Reference librarian Lynne Gehrke said four of the sessions are hosted by Westlaw, which usually offers two different classes at each of their sessions. As an aside, the library offers free access to Westlaw. Bring a thumb drive to save your research.

Between those two providers, it’s entirely feasible that an attorney in Milwaukee can earn all of the annual 15 credits for free, or very little money, while outstate lawyers can earn close to half their required credits gratis.

Another option in Milwaukee is the previously mentioned Legal Action of Wisconsin, and Judicare in northern Wisconsin. The legal service providers occasionally offer free CLE in exchange for a commitment to perform pro bono service or take cases at a reduced hourly rate.

Along these lines, the Dane County Bar recently offered a half-day Case Mediation Program Training for free to members who’ve signed up for that program, or $50 for nonparticipants.
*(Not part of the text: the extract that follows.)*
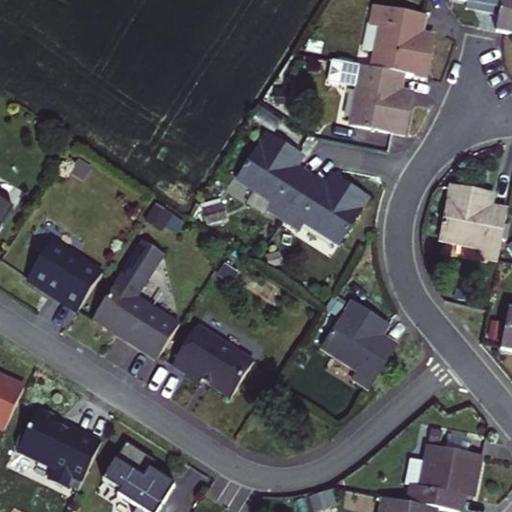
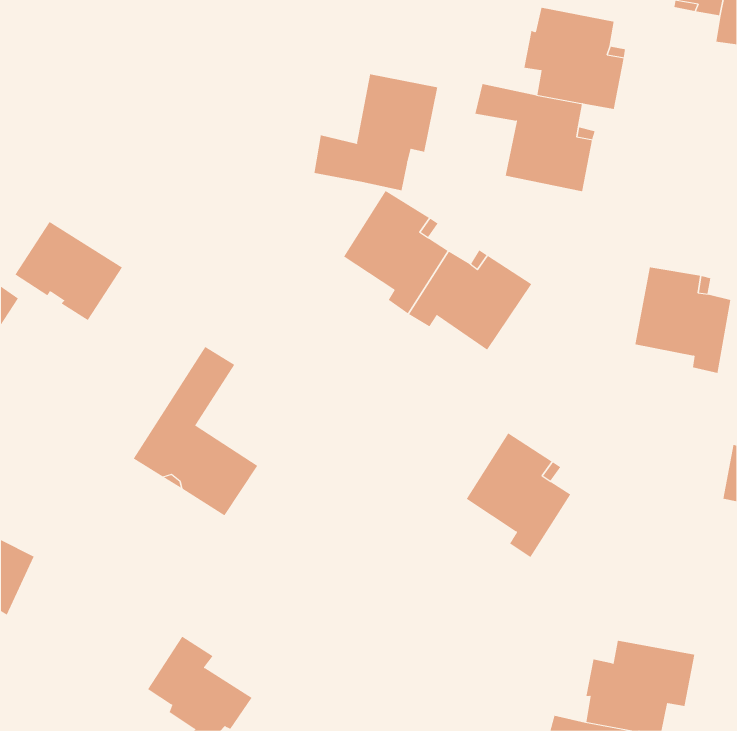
building: none -> [314,74,438,191]
building: [27,239,102,308] -> [15,221,123,321]
building: [172,324,253,396] -> none
building: [16,405,101,488] -> none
While participants are expected to use their training for volunteer mediation, the time requirement is minimal and the next case needing low-cost mediation might just be yours. It’s a karma thing.

Specialty bars also occasionally offer free or low-cost programming. For example, the Wisconsin Chapter of the Association of Corporate Counsel occasionally partners with Foley & Lardner for free two-credit programs for its members. I noticed that Foley’s programs include cocktails afterward. Perhaps the only thing better than free CLE is a free happy hour. Am I right?

In sum, especially for Milwaukeeans, there are ways to avoid high-priced CLE.

And let your local representative to the State Bar Board of Governors know if you’re unhappy with its CLE pricing.